EXERCISES TO COMPLETE:
- a) Reproduce the stretch of the passage on what affects the trading value of the Notes from "The value of the Index is" through "Value is determined.".
- b) Continue the passage on what affects the trading value of the Notes from where it stops.

PASSAGE:
________________________________________

The value of the Index is expected to affect the trading value of the Notes.    We expect that the market value of the Notes will depend substantially on the amount, if any, by which the value of the Index exceeds or does not exceed the Starting Value and the Threshold Value. If you choose to sell your Notes when the value of the Index exceeds the Starting Value, you may receive substantially less than the amount that would be payable at maturity based on this value because of the expectation that the Index will continue to fluctuate until the Ending Value is determined.

 

Changes in the levels of interest rates are expected to affect the trading value of the Notes.    We expect that changes in interest rates may affect the trading value of the Notes. Generally, if United States interest rates increase, the trading value of the Notes will decrease and, conversely, if United States interest rates decrease, the trading value of the Notes will increase. In general, if interest rates in Japan increase, the trading value of the Notes will increase and, conversely, if interest rates in Japan decrease, the trading value of the Notes will decrease. The level of interest rates in Japan may also affect the applicable economy and, in turn, the value of the Index.

________________________________________

DATA FOR REVIEW:

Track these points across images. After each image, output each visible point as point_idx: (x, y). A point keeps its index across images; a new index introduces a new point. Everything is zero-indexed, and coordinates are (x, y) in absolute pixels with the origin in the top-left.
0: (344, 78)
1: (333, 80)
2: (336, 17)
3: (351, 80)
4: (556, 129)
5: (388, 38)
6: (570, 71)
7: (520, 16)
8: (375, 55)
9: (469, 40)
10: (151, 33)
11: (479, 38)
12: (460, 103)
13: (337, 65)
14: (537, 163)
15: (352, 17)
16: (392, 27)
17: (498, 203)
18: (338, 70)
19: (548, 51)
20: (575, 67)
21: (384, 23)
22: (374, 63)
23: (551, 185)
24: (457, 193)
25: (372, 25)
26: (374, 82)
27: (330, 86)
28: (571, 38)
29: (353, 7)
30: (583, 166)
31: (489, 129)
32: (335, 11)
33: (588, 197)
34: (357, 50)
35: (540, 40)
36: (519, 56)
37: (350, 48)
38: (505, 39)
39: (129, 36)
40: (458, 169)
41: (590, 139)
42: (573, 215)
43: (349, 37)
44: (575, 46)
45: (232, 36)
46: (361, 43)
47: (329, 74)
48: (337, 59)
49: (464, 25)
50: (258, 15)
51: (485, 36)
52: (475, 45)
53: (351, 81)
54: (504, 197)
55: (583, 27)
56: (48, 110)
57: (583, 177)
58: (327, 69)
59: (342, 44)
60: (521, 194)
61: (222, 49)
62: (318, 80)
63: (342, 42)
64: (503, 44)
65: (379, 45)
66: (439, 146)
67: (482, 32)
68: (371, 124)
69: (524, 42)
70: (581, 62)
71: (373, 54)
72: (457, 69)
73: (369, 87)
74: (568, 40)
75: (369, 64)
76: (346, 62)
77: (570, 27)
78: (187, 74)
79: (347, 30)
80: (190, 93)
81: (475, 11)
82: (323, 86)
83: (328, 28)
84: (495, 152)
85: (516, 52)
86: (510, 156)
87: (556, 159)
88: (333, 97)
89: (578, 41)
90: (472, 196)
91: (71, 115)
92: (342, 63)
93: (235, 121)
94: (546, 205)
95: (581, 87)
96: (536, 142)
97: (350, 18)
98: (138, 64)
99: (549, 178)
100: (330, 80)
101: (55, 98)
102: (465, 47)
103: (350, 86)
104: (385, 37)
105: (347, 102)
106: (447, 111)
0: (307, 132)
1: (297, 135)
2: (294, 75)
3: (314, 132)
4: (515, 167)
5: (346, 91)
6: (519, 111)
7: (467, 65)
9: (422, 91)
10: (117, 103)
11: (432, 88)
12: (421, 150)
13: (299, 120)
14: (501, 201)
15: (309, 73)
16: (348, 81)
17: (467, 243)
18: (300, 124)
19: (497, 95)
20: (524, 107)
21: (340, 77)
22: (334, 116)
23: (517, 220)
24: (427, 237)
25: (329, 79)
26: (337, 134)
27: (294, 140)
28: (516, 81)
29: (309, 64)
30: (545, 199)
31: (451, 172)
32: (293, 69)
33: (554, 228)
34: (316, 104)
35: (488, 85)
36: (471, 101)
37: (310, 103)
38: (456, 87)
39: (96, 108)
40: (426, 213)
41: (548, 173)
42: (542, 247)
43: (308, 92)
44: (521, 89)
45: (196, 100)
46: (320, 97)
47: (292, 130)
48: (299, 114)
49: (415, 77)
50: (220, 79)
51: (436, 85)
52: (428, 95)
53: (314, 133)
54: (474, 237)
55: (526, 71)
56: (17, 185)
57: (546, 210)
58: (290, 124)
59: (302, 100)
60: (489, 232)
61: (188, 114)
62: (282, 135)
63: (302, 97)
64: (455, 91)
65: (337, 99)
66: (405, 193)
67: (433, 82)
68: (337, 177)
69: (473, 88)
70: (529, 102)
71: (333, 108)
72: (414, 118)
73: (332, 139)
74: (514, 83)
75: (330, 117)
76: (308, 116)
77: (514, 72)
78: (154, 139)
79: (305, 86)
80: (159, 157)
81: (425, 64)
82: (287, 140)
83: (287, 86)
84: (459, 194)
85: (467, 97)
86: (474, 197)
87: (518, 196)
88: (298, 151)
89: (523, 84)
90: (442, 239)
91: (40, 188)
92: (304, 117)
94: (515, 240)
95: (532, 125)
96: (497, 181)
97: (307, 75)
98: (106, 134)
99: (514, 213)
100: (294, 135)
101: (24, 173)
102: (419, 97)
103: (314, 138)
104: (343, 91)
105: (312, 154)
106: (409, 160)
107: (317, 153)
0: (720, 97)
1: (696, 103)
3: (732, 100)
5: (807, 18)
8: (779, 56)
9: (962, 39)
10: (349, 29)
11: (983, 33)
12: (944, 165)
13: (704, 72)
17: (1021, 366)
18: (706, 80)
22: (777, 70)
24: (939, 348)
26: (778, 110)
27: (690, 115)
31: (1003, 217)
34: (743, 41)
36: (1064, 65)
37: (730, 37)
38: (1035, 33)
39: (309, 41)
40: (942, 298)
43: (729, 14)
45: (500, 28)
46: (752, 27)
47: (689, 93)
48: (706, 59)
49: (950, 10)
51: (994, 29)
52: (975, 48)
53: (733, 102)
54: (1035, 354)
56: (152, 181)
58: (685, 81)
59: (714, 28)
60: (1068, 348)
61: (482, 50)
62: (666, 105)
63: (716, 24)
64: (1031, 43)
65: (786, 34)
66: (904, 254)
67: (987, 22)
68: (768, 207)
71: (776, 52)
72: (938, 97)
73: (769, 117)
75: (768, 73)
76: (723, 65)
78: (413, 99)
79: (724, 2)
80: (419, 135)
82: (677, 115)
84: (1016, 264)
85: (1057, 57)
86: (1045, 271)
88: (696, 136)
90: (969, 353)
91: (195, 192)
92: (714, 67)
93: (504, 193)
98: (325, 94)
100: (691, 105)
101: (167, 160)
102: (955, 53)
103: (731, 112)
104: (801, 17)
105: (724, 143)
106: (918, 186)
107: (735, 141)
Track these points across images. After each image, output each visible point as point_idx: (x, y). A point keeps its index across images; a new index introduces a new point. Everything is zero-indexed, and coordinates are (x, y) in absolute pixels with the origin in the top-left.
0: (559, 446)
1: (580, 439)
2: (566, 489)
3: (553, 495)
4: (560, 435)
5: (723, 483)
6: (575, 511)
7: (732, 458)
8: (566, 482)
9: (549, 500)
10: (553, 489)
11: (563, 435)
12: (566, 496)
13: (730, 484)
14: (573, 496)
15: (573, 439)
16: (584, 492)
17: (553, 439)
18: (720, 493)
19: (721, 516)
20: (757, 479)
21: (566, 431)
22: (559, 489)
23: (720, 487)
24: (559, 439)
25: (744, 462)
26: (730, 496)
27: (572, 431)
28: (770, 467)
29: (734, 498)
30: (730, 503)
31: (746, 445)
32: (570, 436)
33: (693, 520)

________________________________________

PER-TASK OUTPUTS:
- a)
The value of the Index is expected to affect the trading value of the Notes.    We expect that the market value of the Notes will depend substantially on the amount, if any, by which the value of the Index exceeds or does not exceed the Starting Value and the Threshold Value. If you choose to sell your Notes when the value of the Index exceeds the Starting Value, you may receive substantially less than the amount that would be payable at maturity based on this value because of the expectation that the Index will continue to fluctuate until the Ending Value is determined.

- b)
Changes in the volatility of the Index are expected to affect the trading value of the Notes.    Volatility is the term used to describe the size and frequency of price and/or market fluctuations. If the volatility of the Index increases or decreases the trading value of the Notes may be adversely affected.

 

As the time remaining to maturity of the Notes decreases, the “time premium” associated with the Notes will decrease.    We anticipate that before their maturity, the Notes may trade at a value above that which would be expected based on the level of interest rates and the value of the Index. This difference will reflect a “time premium” due to expectations concerning the value of the Index during the period before the stated maturity of the Notes. However, as the time remaining to the stated maturity of the Notes decreases, we expect that this time premium will decrease, lowering the trading value of the Notes.

 

Changes in dividend payments on the stocks included in the Index are expected to affect the trading value of the Notes.    In general, if dividend payments on the stocks included in the Index increase, we expect that the value of the Notes will decrease and, conversely, if dividend payments on these stocks decrease, we expect that the value of the Notes will increase.

 

Changes in our credit ratings may affect the trading value of the Notes.    Our credit ratings are an assessment of our ability to pay our obligations. Consequently, real or anticipated changes in our credit ratings may affect the trading value of the Notes. However, because the return on your Notes is dependent upon factors in addition to our ability to pay our obligations under the Notes, such as the percentage increase in the value of the Index at maturity, an improvement in our credit ratings will not reduce the other investment risks related to the Notes.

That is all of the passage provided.